- Theatrical release poster
- Directed by: Steven Soderbergh
- Written by: Brian Koppelman; David Levien;
- Produced by: Gregory Jacobs; Todd Wagner;
- Starring: Sasha Grey; Chris Santos; Glenn Kenny; Peter Zizzo;
- Cinematography: Peter Andrews
- Edited by: Mary Ann Bernard
- Music by: Ross Godfrey
- Production companies: 2929 Productions; Extension 765;
- Distributed by: Magnolia Pictures
- Release dates: January 20, 2009 (Sundance); May 22, 2009 (United States);
- Running time: 77 minutes
- Country: United States
- Language: English
- Budget: $1.7 million
- Box office: $1 million

= The Girlfriend Experience =

2009 film by Steven Soderbergh

The Girlfriend Experience is a 2009 American slice-of-life drama film directed by Steven Soderbergh, written by Brian Koppelman and David Levien, and starring Sasha Grey. It was shot in New York City, and a rough cut was screened at the Sundance Film Festival in January 2009. The film was also made available on Amazon Video on Demand as a pre-theatrical rental.

Soderbergh mentioned Michelangelo Antonioni's Red Desert and Ingmar Bergman's Cries and Whispers as influences. The film was produced for $1.3 million and was shot with a relatively inexpensive Red One camera.

==Plot==
In the days leading up to the 2008 presidential election, a high-end Manhattan escort meets the challenges of her real life relationships, her clients, and her work. Chelsea (real name Christine) specializes in offering girlfriend experiences. She finds that lately her clients are spending less and less on her services, and are troubled by the Great Recession, a topic they raise frequently in her company. She is also interviewed by a journalist, who quizzes her about her work and personal life. She goes from client to client performing her services. The film contrasts Chelsea's experience with her clients with her boyfriend Chris, a personal trainer at a costly gym who spends his time talking up to his wealthier male clients.

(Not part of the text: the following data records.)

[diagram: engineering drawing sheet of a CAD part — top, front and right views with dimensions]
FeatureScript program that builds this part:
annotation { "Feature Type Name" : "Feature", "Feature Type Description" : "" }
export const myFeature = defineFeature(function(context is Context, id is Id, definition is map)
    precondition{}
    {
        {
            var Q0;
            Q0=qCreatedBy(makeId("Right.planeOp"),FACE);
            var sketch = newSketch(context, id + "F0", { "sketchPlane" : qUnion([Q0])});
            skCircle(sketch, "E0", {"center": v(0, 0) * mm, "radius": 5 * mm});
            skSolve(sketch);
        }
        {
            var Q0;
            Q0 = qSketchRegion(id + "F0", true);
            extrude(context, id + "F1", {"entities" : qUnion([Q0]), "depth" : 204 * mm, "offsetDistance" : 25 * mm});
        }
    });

A married screenwriter appears as a potential new client for Chelsea and proposes that she go away with him for the weekend. Initially intending to reject him, Chelsea starts to feel drawn to him because their birthdays coincide together well, as she is an avid reader of "personology" books and thinks their connection shouldn't be something to miss. This creates a fight with Chris, who berates her over her eagerness to meet with the man, as "going away" with clients is a boundary in their relationship. Chris is invited by one of his clients to join him and other finance men on a trip to Las Vegas. While he struggles to leverage a better position in his current gym and others, Chelsea also feels the stress of the job, especially with the coming of a new girl that her own clients start to favor.

==Cast==
- Sasha Grey as Christine, alias Chelsea
- Chris Santos as Chris
- Emma Lahana as Adrian
- Philip Eytan as Philip
- Timothy Davis as Tim
- Peter Zizzo as Zizzo
- Glenn Kenny as "The Erotic Connoisseur"
- Vincent Dellacera as Chelsea's Driver
- Kimberly Magness as Happy Hour
- Mark Jacobson as Interviewer
- Kenneth Myers as Craft Steak Maître d’
- Michael Sugar as “Sugar”
- Daniel Algrant as Dan

==Reception==
As of June 2020, the film has a 67% approval rating on the review aggregator site Rotten Tomatoes based on 138 reviews with an average rating of 6.4/10. The website's critics consensus states: "Steven Soderbergh's latest lo-fi production is strikingly crafted but emotionally vague". Metacritic, which uses a weighted average, assigned the film a score of 66 out of 100, based on 26 critics, indicating "generally favorable" reviews.

Roger Ebert rated the film four out of four stars, saying "This film is true about human nature. It clearly sees needs and desires. It is not universal, but within its particular focus, it is unrelenting."

On the opposite end of the spectrum, David Edelstein of New York Magazine complained that "most of the dialogue is listless, and no matter how much Soderbergh snips and stitches, the movie is a corpse with twitching limbs." Luke Davies, critic for The Monthly, wrote that the film is "disposable and pretentious" and "is shot sombrely and austerely, in a style that might be described as 'vacuous chic'" and concluded that "as a film in which a porn star's presence is a fundamental marketing hook, it is masturbation."

==Television series==

In June 2014, Starz committed to a 13-episode order for a new television series, based on the film, with Soderbergh and Philip Fleishman as executive producers. Lodge Kerrigan and Amy Seimetz co-wrote and directed all 13 episodes. Though the main character uses the same name as Sasha Grey’s character in the film, Grey does not appear in the series. Riley Keough starred as the new lead, described by Soderbergh as "a new character on a new trajectory". Season 2 featured new stories focusing on two different sets of characters. Season 3 was announced in July by Starz. The third season, featuring Julia Goldani Telles in the lead, premiered on May 2, 2021.